Passage for review:
++++++++++++++++++++

Hundreds turn out for doctor-assisted suicide testimony
Associated Press | April 14, 2005
By David Gram
MONTPELIER -- They came to tell of their own and loved ones' battles with life-threatening illness -- many to ask for permission to end the pain and anguish, but others telling of miraculous recoveries.
The House chamber was filled Tuesday night with Vermonters from all walks of life, from a former governor to farmers and laborers, who had come to tell a legislative committee what they thought of a proposal to allow physician-assisted suicide.
"The last thing I would want in this world is to be around and be in pain, and have no quality of life, and be a burden to my family and others," said former Gov. Philip Hoff, who turns 81 in June. "I would therefore like to be able to utilize some aspects of this bill."
That feeling of being a burden was a big problem for some opponents of the bill, who said they feared that if what backers call "death with dignity" became law some elderly and vulnerable patients would feel pressure, or a duty, to end their lives.

++++++++++++++++++++

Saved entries

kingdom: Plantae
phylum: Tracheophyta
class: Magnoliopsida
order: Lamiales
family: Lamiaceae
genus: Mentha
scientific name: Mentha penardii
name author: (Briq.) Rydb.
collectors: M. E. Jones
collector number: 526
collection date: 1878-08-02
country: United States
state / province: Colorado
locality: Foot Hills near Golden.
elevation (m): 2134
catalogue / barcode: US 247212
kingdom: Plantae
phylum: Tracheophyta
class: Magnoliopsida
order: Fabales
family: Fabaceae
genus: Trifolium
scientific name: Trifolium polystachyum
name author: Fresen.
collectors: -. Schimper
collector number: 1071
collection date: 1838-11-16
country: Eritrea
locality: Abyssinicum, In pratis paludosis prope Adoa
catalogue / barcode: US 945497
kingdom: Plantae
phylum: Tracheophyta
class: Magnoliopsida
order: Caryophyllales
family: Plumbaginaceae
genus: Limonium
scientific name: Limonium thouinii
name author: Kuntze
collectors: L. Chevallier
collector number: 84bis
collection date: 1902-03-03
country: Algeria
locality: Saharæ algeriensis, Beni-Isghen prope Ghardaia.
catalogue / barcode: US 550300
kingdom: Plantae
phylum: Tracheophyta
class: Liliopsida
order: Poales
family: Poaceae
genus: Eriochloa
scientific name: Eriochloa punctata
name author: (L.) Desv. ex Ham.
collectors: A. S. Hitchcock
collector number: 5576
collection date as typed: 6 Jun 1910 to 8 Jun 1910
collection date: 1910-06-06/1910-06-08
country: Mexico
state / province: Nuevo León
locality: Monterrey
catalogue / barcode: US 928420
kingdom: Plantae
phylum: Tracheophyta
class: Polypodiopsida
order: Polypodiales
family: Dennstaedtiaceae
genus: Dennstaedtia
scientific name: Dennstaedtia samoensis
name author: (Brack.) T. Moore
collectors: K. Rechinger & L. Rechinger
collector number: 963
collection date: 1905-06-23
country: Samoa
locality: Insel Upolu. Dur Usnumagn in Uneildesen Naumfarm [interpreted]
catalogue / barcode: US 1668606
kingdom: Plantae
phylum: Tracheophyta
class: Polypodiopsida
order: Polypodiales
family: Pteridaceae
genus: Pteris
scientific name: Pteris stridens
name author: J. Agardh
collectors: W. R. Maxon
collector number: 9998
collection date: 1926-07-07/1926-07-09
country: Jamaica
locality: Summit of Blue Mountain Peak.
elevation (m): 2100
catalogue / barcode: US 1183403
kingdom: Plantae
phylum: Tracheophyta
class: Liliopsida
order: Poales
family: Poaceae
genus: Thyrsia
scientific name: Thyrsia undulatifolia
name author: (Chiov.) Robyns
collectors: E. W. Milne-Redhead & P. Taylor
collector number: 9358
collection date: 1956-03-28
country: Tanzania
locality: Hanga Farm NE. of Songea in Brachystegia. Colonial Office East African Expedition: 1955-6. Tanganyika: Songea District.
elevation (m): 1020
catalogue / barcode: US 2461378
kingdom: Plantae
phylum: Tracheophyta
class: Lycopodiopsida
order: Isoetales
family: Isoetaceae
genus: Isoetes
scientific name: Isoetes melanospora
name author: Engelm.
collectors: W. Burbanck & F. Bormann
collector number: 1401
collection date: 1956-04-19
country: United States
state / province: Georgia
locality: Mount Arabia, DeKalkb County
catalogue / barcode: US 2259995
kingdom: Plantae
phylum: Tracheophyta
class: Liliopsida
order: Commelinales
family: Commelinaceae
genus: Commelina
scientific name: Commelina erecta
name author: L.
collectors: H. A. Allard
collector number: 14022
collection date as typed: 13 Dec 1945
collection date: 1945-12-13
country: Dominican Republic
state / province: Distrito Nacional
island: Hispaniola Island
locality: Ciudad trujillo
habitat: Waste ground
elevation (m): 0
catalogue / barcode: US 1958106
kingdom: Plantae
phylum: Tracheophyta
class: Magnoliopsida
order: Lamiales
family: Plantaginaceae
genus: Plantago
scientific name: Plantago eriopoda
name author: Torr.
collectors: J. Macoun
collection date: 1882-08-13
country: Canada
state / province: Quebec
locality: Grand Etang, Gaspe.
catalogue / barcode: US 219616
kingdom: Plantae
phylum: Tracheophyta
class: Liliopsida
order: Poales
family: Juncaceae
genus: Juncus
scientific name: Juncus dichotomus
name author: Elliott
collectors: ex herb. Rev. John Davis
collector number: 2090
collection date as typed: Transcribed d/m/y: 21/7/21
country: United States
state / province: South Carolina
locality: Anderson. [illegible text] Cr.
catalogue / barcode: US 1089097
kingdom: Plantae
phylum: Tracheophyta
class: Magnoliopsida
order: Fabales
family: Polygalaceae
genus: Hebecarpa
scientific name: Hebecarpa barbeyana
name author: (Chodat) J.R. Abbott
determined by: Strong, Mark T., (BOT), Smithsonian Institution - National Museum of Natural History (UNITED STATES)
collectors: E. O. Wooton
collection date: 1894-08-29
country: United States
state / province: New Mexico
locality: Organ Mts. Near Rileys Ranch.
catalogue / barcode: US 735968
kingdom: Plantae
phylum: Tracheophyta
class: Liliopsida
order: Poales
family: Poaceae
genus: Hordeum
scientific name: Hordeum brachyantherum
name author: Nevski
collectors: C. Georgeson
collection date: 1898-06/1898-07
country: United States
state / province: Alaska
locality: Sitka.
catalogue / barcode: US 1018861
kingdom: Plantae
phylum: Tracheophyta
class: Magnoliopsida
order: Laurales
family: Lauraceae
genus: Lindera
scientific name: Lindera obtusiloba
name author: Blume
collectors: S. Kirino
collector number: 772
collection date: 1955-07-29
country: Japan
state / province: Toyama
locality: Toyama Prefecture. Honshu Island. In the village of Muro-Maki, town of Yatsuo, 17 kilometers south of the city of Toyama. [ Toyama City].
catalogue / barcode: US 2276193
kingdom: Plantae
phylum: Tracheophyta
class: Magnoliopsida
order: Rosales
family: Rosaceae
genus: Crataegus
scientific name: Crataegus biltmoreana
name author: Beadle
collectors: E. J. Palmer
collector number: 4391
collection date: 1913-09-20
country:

++++++++++++++++++++

Complete the following:
1. Translate this sentence from the report on the Vermont assisted-suicide hearing into Spanish: "The House chamber was filled Tuesday night with Vermonters from all walks of life, from a former governor to farmers and laborers, who had come to tell a legislative committee what they thought of a proposal to allow physician-assisted suicide."
2. Write the next part of the report on the Vermont assisted-suicide hearing, starting after its final sentence.
Nothing in the saved entries is needed for this work.

List of answers:
1. La sala de la Cámara de Representantes se llenó el martes por la noche de habitantes de Vermont de todos los ámbitos de la vida, desde un exgobernador hasta agricultores y obreros, que habían venido a decirle a un comité legislativo lo que pensaban de una propuesta para permitir el suicidio asistido por un médico.

2.
The bill, whose prospects for passage in this legislative biennium are said to be slim, contains several provisions designed to answer some of its critics' concerns.
Among them, a patient requesting a lethal dose of medications from a doctor would have to be mentally competent and determined to have six months or less to live. The patient would have to initiate the request, give it in writing and twice verbally 15 days apart. Two doctors would have to agree both on the prognosis and the patient's competence.
Several physicians offered testimony to the House Human Services Committee, but they were not unanimous. Dr. Arnold Golodetz of Burlington, who opposed the bill, said it would be "far better public policy (to assure) state-of-the-art palliative care to every person who needs and wants it." Palliative care is geared to delivering comfort, rather than a cure.
Many spoke of caring for terminally ill friends and loved-ones who wished they could avoid their final days of agony. "She told me that what she wanted was for her doctor to give her a pill that would allow her to avoid a future of weakness, tubes, pain and indignity," Carol Stout said of a friend who died two years ago of a brain tumor.
Jack Caulfield of Westminster said he was diagnosed with pancreatic cancer in 2002, and that the cancer spread to his liver. He was told he had weeks, perhaps a few months, to live. He underwent an experimental regime of very high doses of radiation and "very invasive surgery." In September of 2003, "my interdisciplinary team of physicians" at the Dartmouth-Hitchcock Medical Center "concluded that my condition was hopeless. I was given the feared 'get your affairs in order and prepare to die' pronouncement."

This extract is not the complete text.